** Task goal **
Format the data from its first line through the line containing "tone curve: curves: ch0 [(0, 0) (0.003, 0.005)" as a Markdown table with the columns n and Line, numbering each row and skipping blank lines. Include only those lines.

** Data shown **
------------------------------------------------------------------------

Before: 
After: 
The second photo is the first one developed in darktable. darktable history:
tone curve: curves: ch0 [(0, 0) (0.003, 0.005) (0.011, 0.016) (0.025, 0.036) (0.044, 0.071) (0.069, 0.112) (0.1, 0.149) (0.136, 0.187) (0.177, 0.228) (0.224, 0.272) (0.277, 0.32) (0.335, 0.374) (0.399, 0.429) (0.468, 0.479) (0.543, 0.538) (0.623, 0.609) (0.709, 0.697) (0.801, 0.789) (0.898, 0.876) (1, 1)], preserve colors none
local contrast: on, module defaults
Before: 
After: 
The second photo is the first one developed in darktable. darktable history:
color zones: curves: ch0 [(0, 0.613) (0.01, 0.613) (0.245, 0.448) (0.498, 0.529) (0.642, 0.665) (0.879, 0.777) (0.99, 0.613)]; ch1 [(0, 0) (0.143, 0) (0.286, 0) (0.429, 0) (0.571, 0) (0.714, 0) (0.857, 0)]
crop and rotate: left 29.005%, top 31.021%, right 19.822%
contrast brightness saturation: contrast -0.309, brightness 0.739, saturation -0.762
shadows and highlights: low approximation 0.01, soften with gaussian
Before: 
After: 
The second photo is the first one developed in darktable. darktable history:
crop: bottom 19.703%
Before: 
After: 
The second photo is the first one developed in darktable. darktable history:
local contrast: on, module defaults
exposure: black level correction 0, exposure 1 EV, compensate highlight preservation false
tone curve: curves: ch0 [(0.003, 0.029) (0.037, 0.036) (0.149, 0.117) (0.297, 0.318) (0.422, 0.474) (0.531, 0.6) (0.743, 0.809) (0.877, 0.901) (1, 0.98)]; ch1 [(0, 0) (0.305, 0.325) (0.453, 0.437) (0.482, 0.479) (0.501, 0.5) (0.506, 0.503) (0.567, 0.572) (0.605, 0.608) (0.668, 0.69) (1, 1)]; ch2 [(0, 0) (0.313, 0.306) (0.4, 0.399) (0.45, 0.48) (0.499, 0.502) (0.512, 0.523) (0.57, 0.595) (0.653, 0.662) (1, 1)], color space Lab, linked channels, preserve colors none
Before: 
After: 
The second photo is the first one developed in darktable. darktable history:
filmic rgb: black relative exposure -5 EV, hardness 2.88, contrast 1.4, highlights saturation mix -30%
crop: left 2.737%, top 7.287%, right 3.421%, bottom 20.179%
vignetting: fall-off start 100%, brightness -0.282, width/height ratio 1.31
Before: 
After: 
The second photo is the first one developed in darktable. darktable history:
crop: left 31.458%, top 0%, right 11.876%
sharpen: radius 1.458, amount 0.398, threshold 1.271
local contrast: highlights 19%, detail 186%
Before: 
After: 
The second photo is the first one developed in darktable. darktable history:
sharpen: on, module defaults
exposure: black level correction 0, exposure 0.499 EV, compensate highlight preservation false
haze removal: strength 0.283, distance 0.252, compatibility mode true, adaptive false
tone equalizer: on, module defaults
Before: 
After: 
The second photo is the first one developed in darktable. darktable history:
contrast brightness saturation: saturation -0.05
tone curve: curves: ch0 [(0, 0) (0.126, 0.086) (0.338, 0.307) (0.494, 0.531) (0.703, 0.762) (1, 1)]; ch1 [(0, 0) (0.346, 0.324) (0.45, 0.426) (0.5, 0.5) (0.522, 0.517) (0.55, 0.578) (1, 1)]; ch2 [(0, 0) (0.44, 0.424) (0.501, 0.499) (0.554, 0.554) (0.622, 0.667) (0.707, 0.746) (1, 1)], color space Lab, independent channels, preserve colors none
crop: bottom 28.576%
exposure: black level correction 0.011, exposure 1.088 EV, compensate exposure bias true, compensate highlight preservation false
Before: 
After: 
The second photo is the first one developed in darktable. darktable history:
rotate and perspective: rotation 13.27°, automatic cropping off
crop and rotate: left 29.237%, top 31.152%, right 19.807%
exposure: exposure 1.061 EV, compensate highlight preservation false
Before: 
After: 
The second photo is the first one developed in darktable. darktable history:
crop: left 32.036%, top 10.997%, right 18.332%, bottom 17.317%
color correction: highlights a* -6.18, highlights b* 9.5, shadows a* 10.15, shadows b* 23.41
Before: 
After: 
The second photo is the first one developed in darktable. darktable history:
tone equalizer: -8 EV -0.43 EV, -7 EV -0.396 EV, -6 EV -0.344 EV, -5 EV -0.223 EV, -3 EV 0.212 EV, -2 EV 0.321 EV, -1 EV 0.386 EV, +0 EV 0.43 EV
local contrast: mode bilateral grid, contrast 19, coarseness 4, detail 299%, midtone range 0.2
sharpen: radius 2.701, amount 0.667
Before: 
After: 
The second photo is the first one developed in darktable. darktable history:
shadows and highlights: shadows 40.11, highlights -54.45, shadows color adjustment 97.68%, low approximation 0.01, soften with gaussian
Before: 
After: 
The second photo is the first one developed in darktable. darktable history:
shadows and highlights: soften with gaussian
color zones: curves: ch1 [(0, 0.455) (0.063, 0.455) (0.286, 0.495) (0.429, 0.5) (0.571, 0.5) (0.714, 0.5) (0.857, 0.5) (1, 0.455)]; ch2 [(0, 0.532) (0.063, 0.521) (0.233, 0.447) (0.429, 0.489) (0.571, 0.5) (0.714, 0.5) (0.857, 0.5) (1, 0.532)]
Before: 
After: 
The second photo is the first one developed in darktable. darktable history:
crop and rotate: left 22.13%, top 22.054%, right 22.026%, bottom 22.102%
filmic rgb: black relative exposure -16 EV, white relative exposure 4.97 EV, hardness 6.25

------------------------------------------------------------------------

** Result below **
| n | Line |
|---|---|
| 1 | Before:  |
| 2 | After:  |
| 3 | The second photo is the first one developed in darktable. darktable history: |
| 4 | tone curve: curves: ch0 [(0, 0) (0.003, 0.005) (0.011, 0.016) (0.025, 0.036) (0.044, 0.071) (0.069, 0.112) (0.1, 0.149) (0.136, 0.187) (0.177, 0.228) (0.224, 0.272) (0.277, 0.32) (0.335, 0.374) (0.399, 0.429) (0.468, 0.479) (0.543, 0.538) (0.623, 0.609) (0.709, 0.697) (0.801, 0.789) (0.898, 0.876) (1, 1)], preserve colors none |